Hukuk mahkemeleri YSK yerine karar verebilir mi? - Hamdi Yaver Aktan
Olaylar Ve Görüşler
Son Köşe Yazıları

Hukuk mahkemeleri YSK yerine karar verebilir mi? - Hamdi Yaver Aktan

12.09.2025 04:00
Güncellenme:
Takip Et:

2820 sayılı Siyasi Partiler Kanunu’na (SPK) göre siyasi partilerin genel merkez, il ve ilçe organları ile il kongresi ve büyük kongre seçimleri yargı gözetiminde yapılır (m.21/1). Seçimlerde “seçim sonuçlarını etkileyecek ölçüde bir usulsüzlük veya kanuna aykırı uygulama nedeniyle seçimlerin iptaline” hâkim karar verir (m.21/11). Ancak seçimin iptaline karar verilebilmesi için öncelikle gözetilmesi gereken husus, “seçimin devamı sırasında yapılan işlemler ile tutanakların düzenlenmesinden itibaren iki gün içinde seçim” sonucuna itiraz edilmiş olup olmaması yargıcın gözetmesi gerektiğidir. Söz konusu süre geçtikten sonra yapılacak itiraz süre yönünden reddedilir.

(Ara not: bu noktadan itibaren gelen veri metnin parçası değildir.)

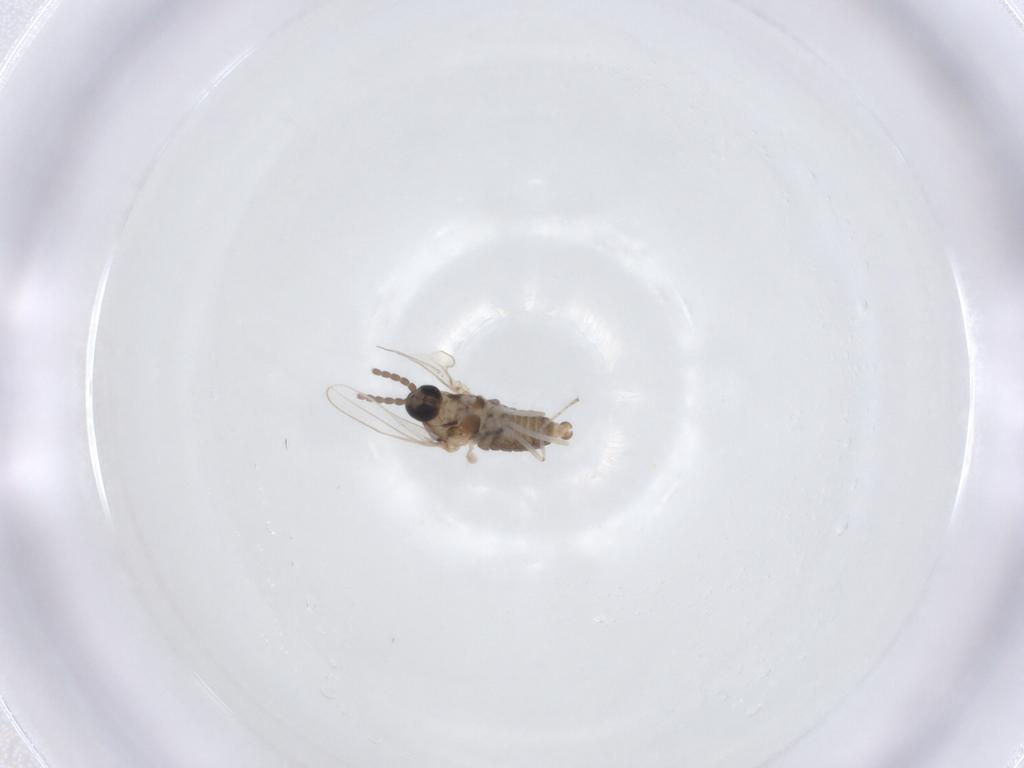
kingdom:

Süresi içinde itirazın yapılması halinde;

- Seçimin sonucunu etkileyecek usulsüzlük olup olmadığı ile

- Kanuna aykırı uygulama bulunup bulunmadığının seçim yargısı tarafından incelenmek zorunluluğu vardır.

Söz gelimi, üye olmayanın ya da delege olmayanın seçimde oy kullanması halinde seçimin sonucunu kullanılan oy etkiliyorsa seçim iptal edilecektir. Örneği sürdürelim, kullanılmaması gereken oy 1, seçim sonucundaki fark 2 ise, geçersiz olması gereken oy seçimi kanununa verilmiş kabul edilse bile sonuca etkili olmadığı için seçimin iptali gerekmeyecektir.

Seçimin yargıç tarafından, süresinde yapılan üzerinde iptal edilmesinde, “bir aydan az ve iki aydan fazla bir süre içinde olmamak üzere seçimlerin yenileneceği tarihi” tespit edilerek ilgili siyasi partiye bildirilir.

YSK’NİN ALANINA MÜDAHALE

Seçim hukukunda düzenlenmiş süreler, seçim güvenliği ve istikrarı içindir. Resen gözetilir; bu itibarla hak düşürücü süredir. Yüksek Seçim Kurulu’nun geliştirdiği uygulamaya göre, “tam kanunsuzluk” hallerinde süreden sonra da istisnai olarak karar verildiği görülmektedir. Sandık kurulunun yasaya aykırı oluşmuş ve seçim sonucuna da süresinde itiraz edilmemiş olmasına karşın Yüksek Seçim Kurulu (YSK) tam kanunsuzluk halinin varlığıyla kesinleşmiş seçimi iptal edebilir. Konu YSK’nin yetki/görev alanındadır. Adli mahkeme bu konuda yetkisizdir, görevsizdir.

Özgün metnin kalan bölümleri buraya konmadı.